Instructions –
A) In the BAC notebook, why would a reader need to consult the companion notebook? Please answer in one to three sentences.
B) Extend the BAC notebook beyond its last sentence, which describes the coder for IID binary inputs.

Excerpt provided –
+---+
BAC: Block Arithmetic Coding¶

I developed BAC (Block Arithmetic Coding) back in the 1980's and 1990's. For several reasons, I've become interested in this problem again.

This notebook discusses BAC and presents code to calculate its coding efficiency. BAC was presented in Ref [1] below.

Note: see companion notebook for encoder and decoder code.

-- Charles Boncelet, boncelet@udel.edu, 3/29/17

#python 3.6
import numpy as np
import matplotlib.pylab as plt
%matplotlib inline

#utility function
def entropy(p):
    """binary entropy function with parameter p"""
    return -p*np.log2(p)-(1-p)*np.log2(1-p)

BAC (Block Arithmetic Coding) Basics¶

BAC (Block Arithmetic Coding) is a variable to fixed (VtoF) encoding. Here we describe the coder for IID binary inputs, but BAC works perfectly well for non-binary, non-stationary, and/or Markov inputs.
+---+
Dataset section –
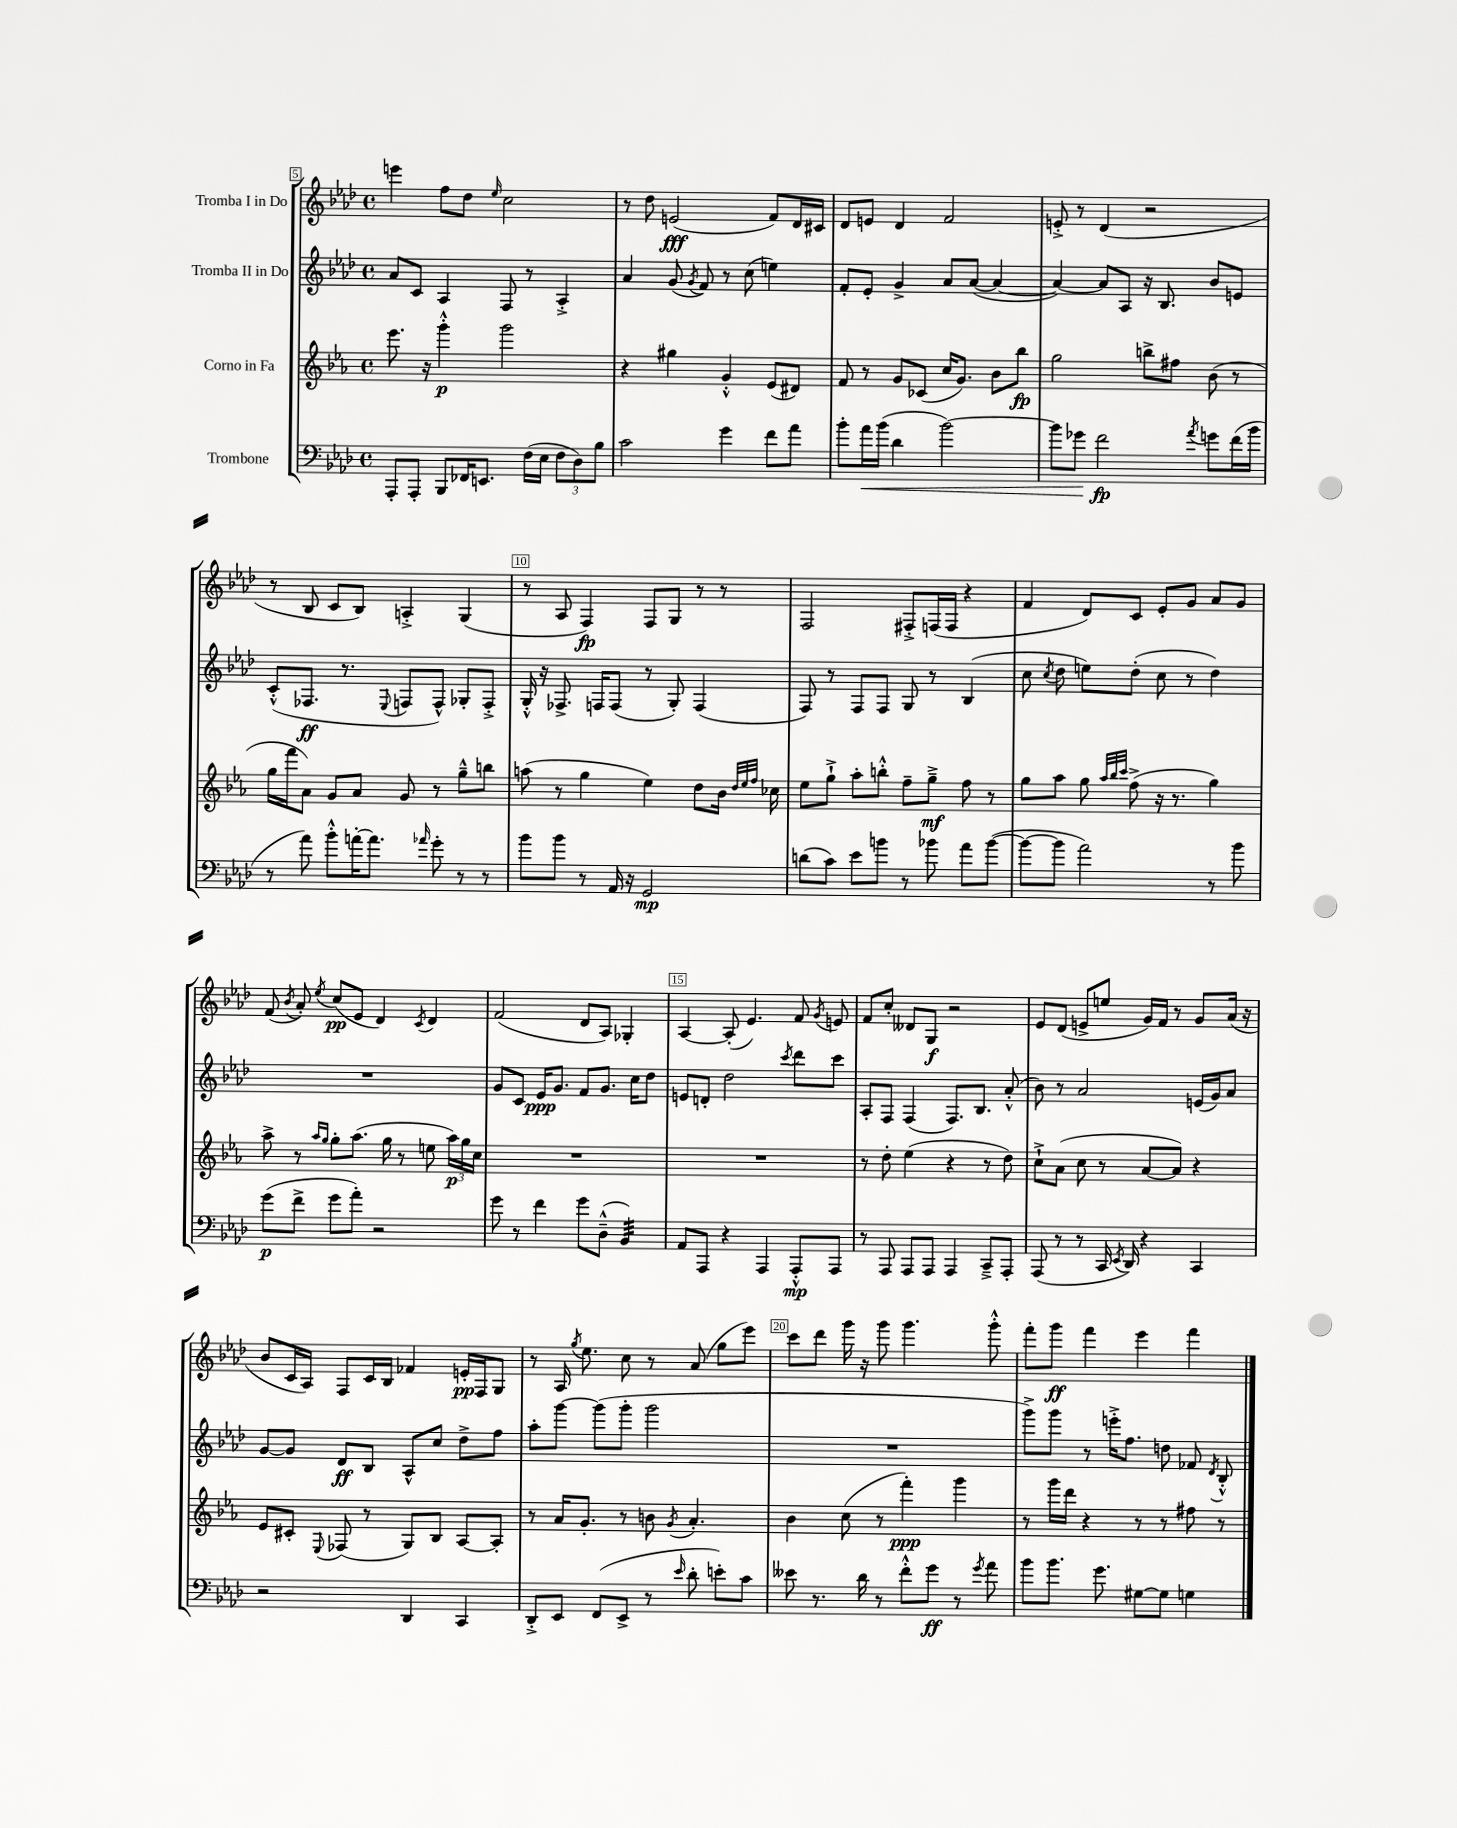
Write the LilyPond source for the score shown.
+---+
Responses to the exercise –
A) The BAC notebook covers only a discussion of BAC and code for calculating its coding efficiency. The encoder and decoder code is in the companion notebook, so anyone who wants that code has to look there.

B)
For each input bit $x$, BAC recursively divides the set of available output codewords into two non-empty groups, one for $x=1$ and one for $x=0$. The size (number of codewords) in each group is proportional to the probability of that group, i.e., $k$ codewords are divided into $k_0$ and $k_1$ with $k_0+k_1=k$ and $k_1 \approx pk$ and $k_0 \approx (1-p)k$. The recursion continues until the group contains only one codeword. That codeword represents that input phrase.

The expected length of a BAC input phrase is

$$ E(L(k)) = 1 + p E(L([pk]) + (1-p)E(L(k-[pk]))$$

where $k_1=[pk]$ is a rounding of $pk$ with the restrictions that $1\le k_1 \le k-1$. This also guarantees $1 \le k_0 = k-[pk] \le k-1$.

BAC Example¶

Let $p=\Pr(x=1)=0.3$ and let $k=16$ (i.e., 4 bit codewords). Index the output codewords from 0000 to 1111, or, more simply, from 0 to 15.

Generate some random bits with probability $p$:

#uncomment to generate bits
#p = 0.3
#bits = 1*(np.random.rand(10)<p)
#bits

The sequence I got was [1, 0, 0, 0, 0, 0, 0, 0, 0, 0]. Index the output codewords from 0 to 15.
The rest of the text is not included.